Stored data entries:
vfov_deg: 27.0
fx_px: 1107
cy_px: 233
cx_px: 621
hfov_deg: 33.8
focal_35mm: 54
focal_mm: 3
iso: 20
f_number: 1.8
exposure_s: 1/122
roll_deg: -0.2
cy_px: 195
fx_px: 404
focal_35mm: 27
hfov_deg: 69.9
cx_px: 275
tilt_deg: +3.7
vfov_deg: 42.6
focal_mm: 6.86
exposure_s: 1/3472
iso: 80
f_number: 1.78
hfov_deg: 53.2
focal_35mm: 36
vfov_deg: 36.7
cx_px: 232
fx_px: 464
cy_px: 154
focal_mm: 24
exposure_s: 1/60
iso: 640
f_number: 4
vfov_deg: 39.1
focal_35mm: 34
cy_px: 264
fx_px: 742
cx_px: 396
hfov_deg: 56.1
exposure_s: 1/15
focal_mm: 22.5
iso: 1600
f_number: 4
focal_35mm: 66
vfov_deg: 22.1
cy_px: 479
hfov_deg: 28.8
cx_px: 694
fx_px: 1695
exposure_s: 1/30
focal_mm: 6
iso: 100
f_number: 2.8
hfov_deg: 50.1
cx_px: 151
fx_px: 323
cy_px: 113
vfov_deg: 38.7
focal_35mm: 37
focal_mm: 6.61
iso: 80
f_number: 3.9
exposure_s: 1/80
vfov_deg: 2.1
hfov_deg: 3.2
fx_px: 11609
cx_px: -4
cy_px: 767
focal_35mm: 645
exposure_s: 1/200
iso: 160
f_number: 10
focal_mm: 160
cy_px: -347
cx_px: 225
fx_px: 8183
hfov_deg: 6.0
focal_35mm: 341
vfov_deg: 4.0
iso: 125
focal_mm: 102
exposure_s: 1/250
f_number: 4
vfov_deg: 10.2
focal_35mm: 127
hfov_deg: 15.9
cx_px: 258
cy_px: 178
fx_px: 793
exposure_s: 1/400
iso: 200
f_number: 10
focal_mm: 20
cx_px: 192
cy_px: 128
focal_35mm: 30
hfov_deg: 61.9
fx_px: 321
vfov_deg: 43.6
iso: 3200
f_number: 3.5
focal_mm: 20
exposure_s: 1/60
---
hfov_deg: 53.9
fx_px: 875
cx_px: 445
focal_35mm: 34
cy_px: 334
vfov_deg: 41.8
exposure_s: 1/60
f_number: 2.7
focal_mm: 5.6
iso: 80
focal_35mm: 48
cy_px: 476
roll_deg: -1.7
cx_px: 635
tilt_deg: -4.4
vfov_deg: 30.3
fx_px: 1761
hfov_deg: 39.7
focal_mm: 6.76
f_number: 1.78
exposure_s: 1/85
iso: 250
--
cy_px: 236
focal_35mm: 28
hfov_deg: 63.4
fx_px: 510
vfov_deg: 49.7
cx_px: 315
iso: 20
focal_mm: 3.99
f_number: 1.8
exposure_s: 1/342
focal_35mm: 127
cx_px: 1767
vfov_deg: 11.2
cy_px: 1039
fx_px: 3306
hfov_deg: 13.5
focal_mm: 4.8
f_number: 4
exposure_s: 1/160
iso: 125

■ **TASK INSTRUCTIONS**:
The required answer is the run of lines above, starting at the line with "focal_35mm: 27" and ending at the line with "vfov_deg: 10.2", reproduced exactly with both ends.

■ **RESULT OF THIS EXERCISE**:
focal_35mm: 27
hfov_deg: 69.9
cx_px: 275
tilt_deg: +3.7
vfov_deg: 42.6
focal_mm: 6.86
exposure_s: 1/3472
iso: 80
f_number: 1.78
hfov_deg: 53.2
focal_35mm: 36
vfov_deg: 36.7
cx_px: 232
fx_px: 464
cy_px: 154
focal_mm: 24
exposure_s: 1/60
iso: 640
f_number: 4
vfov_deg: 39.1
focal_35mm: 34
cy_px: 264
fx_px: 742
cx_px: 396
hfov_deg: 56.1
exposure_s: 1/15
focal_mm: 22.5
iso: 1600
f_number: 4
focal_35mm: 66
vfov_deg: 22.1
cy_px: 479
hfov_deg: 28.8
cx_px: 694
fx_px: 1695
exposure_s: 1/30
focal_mm: 6
iso: 100
f_number: 2.8
hfov_deg: 50.1
cx_px: 151
fx_px: 323
cy_px: 113
vfov_deg: 38.7
focal_35mm: 37
focal_mm: 6.61
iso: 80
f_number: 3.9
exposure_s: 1/80
vfov_deg: 2.1
hfov_deg: 3.2
fx_px: 11609
cx_px: -4
cy_px: 767
focal_35mm: 645
exposure_s: 1/200
iso: 160
f_number: 10
focal_mm: 160
cy_px: -347
cx_px: 225
fx_px: 8183
hfov_deg: 6.0
focal_35mm: 341
vfov_deg: 4.0
iso: 125
focal_mm: 102
exposure_s: 1/250
f_number: 4
vfov_deg: 10.2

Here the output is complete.